PROMPT
Please repeat the data in full, character for character.

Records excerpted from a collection

- Opening Delimiter -

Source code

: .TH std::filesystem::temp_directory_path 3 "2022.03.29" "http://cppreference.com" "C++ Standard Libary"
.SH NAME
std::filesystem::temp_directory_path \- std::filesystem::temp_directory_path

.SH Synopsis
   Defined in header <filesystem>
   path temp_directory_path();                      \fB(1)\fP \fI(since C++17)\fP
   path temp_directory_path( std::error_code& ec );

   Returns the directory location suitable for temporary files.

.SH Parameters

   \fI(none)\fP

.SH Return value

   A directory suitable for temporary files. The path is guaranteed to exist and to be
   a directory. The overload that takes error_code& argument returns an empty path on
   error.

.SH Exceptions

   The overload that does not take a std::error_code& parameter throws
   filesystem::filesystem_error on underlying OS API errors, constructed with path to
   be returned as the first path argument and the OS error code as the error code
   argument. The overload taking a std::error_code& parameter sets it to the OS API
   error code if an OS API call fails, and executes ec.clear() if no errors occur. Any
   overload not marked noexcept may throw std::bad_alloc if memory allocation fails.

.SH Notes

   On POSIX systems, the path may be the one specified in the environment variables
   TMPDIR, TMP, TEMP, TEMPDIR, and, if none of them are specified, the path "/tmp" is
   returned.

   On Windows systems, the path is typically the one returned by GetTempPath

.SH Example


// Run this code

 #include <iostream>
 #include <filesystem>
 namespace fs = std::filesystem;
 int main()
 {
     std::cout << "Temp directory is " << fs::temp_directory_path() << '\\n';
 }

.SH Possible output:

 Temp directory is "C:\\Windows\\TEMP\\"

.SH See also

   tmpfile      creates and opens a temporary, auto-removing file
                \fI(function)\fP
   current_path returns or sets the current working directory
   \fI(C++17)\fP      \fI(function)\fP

- Closing Delimiter -

ANSWER
Source code

: .TH std::filesystem::temp_directory_path 3 "2022.03.29" "http://cppreference.com" "C++ Standard Libary"
.SH NAME
std::filesystem::temp_directory_path \- std::filesystem::temp_directory_path

.SH Synopsis
   Defined in header <filesystem>
   path temp_directory_path();                      \fB(1)\fP \fI(since C++17)\fP
   path temp_directory_path( std::error_code& ec );

   Returns the directory location suitable for temporary files.

.SH Parameters

   \fI(none)\fP

.SH Return value

   A directory suitable for temporary files. The path is guaranteed to exist and to be
   a directory. The overload that takes error_code& argument returns an empty path on
   error.

.SH Exceptions

   The overload that does not take a std::error_code& parameter throws
   filesystem::filesystem_error on underlying OS API errors, constructed with path to
   be returned as the first path argument and the OS error code as the error code
   argument. The overload taking a std::error_code& parameter sets it to the OS API
   error code if an OS API call fails, and executes ec.clear() if no errors occur. Any
   overload not marked noexcept may throw std::bad_alloc if memory allocation fails.

.SH Notes

   On POSIX systems, the path may be the one specified in the environment variables
   TMPDIR, TMP, TEMP, TEMPDIR, and, if none of them are specified, the path "/tmp" is
   returned.

   On Windows systems, the path is typically the one returned by GetTempPath

.SH Example


// Run this code

 #include <iostream>
 #include <filesystem>
 namespace fs = std::filesystem;
 int main()
 {
     std::cout << "Temp directory is " << fs::temp_directory_path() << '\\n';
 }

.SH Possible output:

 Temp directory is "C:\\Windows\\TEMP\\"

.SH See also

   tmpfile      creates and opens a temporary, auto-removing file
                \fI(function)\fP
   current_path returns or sets the current working directory
   \fI(C++17)\fP      \fI(function)\fP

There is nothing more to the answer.